CS Department seminar: Michael L. Littman (Brown University)
February 14, 2013
Title: Efficiently Learning to Behave Efficiently
Speaker: Michael L. Littman, (http://cs.brown.edu/~mlittman/), Brown University
Time: Thursday, February 14th, 4:00pm-5:00pm
Location: Babbio Center 210
Host: Jingrui He
The field of reinforcement learning is concerned with the problem of learning efficient behavior from experience. In real life applications, gathering this experience is time-consuming and possibly costly, so it is critical to derive algorithms that can learn effective behavior with bounds on the experience necessary to do so. This talk presents our successful efforts to create such algorithms via a framework we call KWIK (Knows What It Knows) learning. I'll summarize the framework, our algorithms, their formal validations, and their empirical evaluations in robotic and videogame testbeds. This approach holds promise for attacking challenging problems in a number of application domains.
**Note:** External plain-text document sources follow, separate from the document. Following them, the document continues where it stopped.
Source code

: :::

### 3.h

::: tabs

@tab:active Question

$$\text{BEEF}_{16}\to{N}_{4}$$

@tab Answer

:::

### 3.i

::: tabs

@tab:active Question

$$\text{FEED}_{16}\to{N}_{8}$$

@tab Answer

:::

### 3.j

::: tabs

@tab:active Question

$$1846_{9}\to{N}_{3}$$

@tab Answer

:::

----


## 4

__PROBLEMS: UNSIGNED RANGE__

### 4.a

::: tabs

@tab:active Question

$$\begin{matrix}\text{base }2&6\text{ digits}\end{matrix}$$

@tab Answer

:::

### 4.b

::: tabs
Michael L. Littman joined Brown University's Computer Science after ten years (including 3 as chair) at Rutgers University. His research in machine learning examines algorithms for decision making under uncertainty. Littman has earned multiple awards for teaching and his research has been recognized with three best-paper awards on the topics of meta-learning for computer crossword solving, complexity analysis of planning under uncertainty, and algorithms for efficient reinforcement learning. He has served on the editorial boards for the Journal of Machine Learning Research and the Journal of Artificial Intelligence Research. He is general chair of International Conference on Machine Learning 2013 and program chair of the Association for the Advancement of Artificial Intelligence Conference 2013.